The U.K.'s Prosonix has an excipient-free platform for inhaled drug delivery, and the company is teaming with Imperial College London to develop treatments for its tech.
Prosonix is hoping to advance its multi-component particles--which combine inhaled treatments into a single, drug-only particle with no excipients--to create therapies for COPD and asthma, the company said, and it's aiming to start preclinical trials by 2013. Prosonix's "smart" combination particles are more effective than standard mixed-powder formulations, according to data the company released in May, and Imperial College London's Omar Usmani said the platform could lead to better treatments for respiratory diseases.

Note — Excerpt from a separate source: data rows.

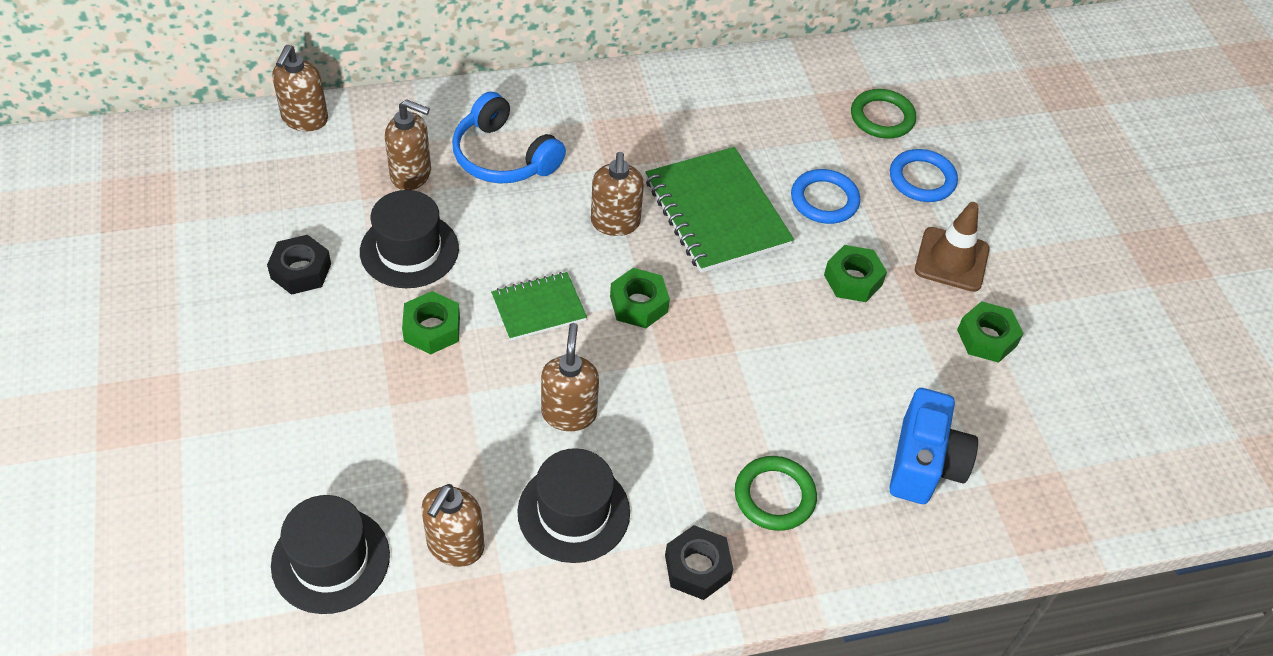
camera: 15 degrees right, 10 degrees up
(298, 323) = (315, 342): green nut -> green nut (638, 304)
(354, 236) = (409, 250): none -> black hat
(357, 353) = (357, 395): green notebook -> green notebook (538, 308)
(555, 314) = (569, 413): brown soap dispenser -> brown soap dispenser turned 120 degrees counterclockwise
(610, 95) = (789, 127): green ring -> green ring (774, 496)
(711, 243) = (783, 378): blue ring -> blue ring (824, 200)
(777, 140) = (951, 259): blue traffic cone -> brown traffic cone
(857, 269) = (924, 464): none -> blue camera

The company recently completed a $27 million fundraising round, and CEO David Hipkiss said partnering with the college is the next step in getting its multi-API formulations into clinics and, eventually, on the market. "We believe that our particle engineering technology is potentially transformational in enabling the development of novel inhaled combination therapies that deliver significant clinical benefits," Hipkiss said in a statement.
Beyond its own pipeline treatments, Prosonix's tech may also boost the effectiveness of existing treatments. The company tested the multi-component platform with a combination of Advair and Symbicort, finding that its formulation maintained the necessary drug ratios and created more effective, efficient and tolerable treatment than standard dry-powder administration.